UND Hockey: Age is Just a Number

UND Athletics/Eric Classen.
Troy Stecher, UND Athletics/Eric Classen.

So far this season, we’ve heard how the University of North Dakota hockey team is a young hockey team. Looking at their roster, that’s not entirely untrue. It depends how you look at it. Facts are facts. Or are they?

Being a high profile program like UND, they’re going to have younger teams from time-to-time, due to player turn over.  Moreover, all high profiles teams in college hockey go through this. Players come and go, some quicker than others, depending on the team that drafted them. First round draft choices hardly ever make it four years in college. When they depart, they’re replaced by younger inexperienced players.

UND hockey team not using age as an excuse

If UND hockey is a young team, the UND coaching staff and players aren’t using this as an excuse for their slow start to the 2013-14 season. In the UND locker room, excuses have an effective range of zero meters. Members of the UND hockey team, coaching staff and players will stop the media dead in their tracks and correct them, when young team is uttered at a press conference.  That fact that UND has dressed a single senior in some games. Don’t go there.

“We’ve never once talked to or about this team in terms of being a youthful team and we’re not going to start now,” head hockey coach Dave Hakstol said.

To a man, the UND players are on message. They will not use age as an excuse, nor should they.

“People like to label us as a young team, but that’s not an excuse now, we’ve been here two months,”  said North Dakota defenseman Troy Stecher after being swept at home by the Saint Cloud State Huskies.

There’s too much talent on UND’s roster to use the age factor as an excuse for poor play. UND’s roster includes 15 NHL draft choices. So, the talent is there. It’s up to the coaching staff and the players to figure it out.

Breaking down the defense corps

Here are some facts about the UND defensive corps, age wise. The UND defensive corps has eight members and they have an average age of 20.11 years old. UND defenseman Andrew Panzarella is 23-years old, and his age actually brings the average age up a “little” bit.  But not much.

For the most part, UND has four freshmen defenders fighting for three spots in the UND lineup. Their average age is 19-years old. So, you do have a younger group of players in a crucial area playing key minutes. Granted, these are very highly regarded defensemen.
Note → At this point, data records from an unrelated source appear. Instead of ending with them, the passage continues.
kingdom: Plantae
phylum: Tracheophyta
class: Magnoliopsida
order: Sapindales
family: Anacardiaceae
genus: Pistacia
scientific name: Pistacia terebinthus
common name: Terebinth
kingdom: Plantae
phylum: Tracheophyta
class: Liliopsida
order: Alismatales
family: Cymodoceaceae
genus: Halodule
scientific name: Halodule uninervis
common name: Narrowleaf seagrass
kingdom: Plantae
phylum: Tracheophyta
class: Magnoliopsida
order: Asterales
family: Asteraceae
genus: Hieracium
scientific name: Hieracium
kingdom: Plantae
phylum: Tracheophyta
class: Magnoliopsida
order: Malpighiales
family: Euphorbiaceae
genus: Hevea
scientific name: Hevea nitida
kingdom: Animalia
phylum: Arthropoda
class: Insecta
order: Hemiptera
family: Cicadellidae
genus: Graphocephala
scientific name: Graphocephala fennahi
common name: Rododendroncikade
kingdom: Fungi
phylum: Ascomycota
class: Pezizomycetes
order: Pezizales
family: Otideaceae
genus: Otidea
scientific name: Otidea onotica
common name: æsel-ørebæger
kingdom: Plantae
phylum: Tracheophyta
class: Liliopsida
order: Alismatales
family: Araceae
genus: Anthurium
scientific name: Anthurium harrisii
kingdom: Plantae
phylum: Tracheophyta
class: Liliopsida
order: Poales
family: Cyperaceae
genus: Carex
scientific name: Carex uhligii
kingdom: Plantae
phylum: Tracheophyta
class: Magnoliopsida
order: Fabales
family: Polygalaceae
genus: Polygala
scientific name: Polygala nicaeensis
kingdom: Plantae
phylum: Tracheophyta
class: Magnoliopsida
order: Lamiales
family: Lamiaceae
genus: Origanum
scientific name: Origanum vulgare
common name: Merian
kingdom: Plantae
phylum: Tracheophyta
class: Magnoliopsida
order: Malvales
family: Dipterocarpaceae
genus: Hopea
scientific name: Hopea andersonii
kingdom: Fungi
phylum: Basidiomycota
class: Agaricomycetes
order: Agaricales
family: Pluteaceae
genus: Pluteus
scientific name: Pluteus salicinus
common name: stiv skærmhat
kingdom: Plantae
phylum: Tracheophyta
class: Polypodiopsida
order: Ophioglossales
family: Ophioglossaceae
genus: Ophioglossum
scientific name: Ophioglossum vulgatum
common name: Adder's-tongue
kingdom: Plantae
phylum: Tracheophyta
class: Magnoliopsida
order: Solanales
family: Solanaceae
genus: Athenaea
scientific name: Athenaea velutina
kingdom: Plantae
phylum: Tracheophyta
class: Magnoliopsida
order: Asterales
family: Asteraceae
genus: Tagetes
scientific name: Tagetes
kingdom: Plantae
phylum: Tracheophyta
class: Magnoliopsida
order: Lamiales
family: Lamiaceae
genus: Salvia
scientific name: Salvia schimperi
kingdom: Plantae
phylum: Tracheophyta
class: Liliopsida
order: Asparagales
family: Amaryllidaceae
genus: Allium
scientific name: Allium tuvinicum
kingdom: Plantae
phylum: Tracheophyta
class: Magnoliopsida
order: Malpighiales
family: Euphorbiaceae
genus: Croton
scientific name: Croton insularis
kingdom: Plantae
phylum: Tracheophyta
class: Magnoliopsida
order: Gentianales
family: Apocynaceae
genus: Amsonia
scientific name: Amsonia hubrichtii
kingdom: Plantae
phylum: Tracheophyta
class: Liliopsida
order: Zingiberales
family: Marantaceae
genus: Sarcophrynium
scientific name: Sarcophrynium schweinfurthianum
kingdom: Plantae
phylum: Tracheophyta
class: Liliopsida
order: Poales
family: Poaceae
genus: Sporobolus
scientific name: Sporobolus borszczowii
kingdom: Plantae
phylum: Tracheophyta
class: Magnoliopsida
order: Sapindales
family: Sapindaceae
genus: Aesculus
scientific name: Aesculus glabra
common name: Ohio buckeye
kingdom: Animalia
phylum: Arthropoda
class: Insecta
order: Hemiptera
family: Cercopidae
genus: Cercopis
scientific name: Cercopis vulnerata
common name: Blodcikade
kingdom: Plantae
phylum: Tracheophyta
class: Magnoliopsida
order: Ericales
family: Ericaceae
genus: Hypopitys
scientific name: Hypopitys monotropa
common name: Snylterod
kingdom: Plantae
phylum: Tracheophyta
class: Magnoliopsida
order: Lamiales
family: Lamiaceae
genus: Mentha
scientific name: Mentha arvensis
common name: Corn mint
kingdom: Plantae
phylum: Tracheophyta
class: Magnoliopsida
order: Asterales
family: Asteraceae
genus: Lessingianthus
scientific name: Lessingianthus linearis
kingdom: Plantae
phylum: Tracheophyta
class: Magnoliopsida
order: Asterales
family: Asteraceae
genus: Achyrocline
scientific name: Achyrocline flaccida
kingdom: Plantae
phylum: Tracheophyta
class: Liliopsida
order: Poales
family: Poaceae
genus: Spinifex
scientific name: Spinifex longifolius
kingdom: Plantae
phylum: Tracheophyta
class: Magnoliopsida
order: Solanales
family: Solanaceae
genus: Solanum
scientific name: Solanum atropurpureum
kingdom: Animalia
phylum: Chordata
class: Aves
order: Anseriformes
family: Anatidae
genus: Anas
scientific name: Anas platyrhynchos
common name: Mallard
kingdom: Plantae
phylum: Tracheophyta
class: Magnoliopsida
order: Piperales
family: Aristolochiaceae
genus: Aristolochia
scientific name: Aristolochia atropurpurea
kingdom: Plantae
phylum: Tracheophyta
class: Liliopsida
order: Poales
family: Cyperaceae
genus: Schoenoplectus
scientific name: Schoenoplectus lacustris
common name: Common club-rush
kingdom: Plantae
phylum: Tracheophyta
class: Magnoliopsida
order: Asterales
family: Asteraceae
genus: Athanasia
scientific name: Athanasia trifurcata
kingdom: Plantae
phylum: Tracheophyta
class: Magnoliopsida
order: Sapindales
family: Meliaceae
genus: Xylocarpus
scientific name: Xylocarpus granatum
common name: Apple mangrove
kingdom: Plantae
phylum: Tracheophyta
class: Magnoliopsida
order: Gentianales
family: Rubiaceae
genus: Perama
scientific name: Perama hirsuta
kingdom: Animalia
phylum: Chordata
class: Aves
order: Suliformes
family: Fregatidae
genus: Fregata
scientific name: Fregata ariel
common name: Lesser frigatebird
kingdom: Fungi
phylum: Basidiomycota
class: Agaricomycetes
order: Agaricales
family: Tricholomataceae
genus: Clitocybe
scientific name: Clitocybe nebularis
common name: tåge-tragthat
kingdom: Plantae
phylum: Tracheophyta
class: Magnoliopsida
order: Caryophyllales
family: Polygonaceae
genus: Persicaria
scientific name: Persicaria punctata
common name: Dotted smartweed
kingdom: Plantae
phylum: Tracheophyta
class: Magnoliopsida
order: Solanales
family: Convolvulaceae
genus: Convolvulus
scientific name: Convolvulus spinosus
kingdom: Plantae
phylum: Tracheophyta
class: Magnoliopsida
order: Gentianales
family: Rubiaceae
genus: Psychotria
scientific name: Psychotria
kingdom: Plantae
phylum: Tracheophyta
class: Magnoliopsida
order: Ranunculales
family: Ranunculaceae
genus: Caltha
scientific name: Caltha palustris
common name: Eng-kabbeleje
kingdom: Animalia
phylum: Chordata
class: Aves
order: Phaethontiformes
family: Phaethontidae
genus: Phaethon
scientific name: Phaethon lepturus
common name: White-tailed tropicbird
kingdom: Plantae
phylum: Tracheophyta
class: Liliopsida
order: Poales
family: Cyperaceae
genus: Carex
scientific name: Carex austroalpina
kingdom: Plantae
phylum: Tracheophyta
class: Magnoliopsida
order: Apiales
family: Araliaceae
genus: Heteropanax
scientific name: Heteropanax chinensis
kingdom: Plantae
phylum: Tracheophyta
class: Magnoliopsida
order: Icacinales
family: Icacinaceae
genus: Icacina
UND goalie Zane Gothberg was asked if he has to change his game with the younger defensemen in the lineup.

“I don’t think so at all,” Gothberg said. “If anything, the game will change trying to help them feel more comfortable, feel more relaxed back there. Just try to help out, whether it’s in practice, or games. Big thing is… what kind of goes underrated, is communication, on the ice too. It’s one thing that we have being to establish in the backend, whether it’s playing the puck to our defensemen or breaking out, we try to communicate as much as we can. So, I think that will be the only thing that would change when it comes to our game.”

Paul LaDue, UND Athletics/Eric Classen
Paul LaDue, UND Athletics/Eric Classen

I thought that I would explore this age factor further. Here’s the average age of each team in the National Collegiate Hockey Conference. The average age of a hockey player in the NCHC is 21.4 years old. Looking at the numbers, UND is right there, age wise with the rest of the teams in the NCHC.

Colorado College, average age 21.1
Denver, average age 21.1
Miami, average age 21.1
North Dakota, average age, 21.2
Minnesota Duluth, average age 21.3
Western Michigan, average age 21.6
Nebraska-Omaha, average age 21.9
Saint Cloud State University, average age 21.9

So there you have it. UND is about the middle of the pack when it comes to age. So, those that say that UND is a young hockey team can probably cease with that argument, every team in the NCHC  is young. So don’t go there.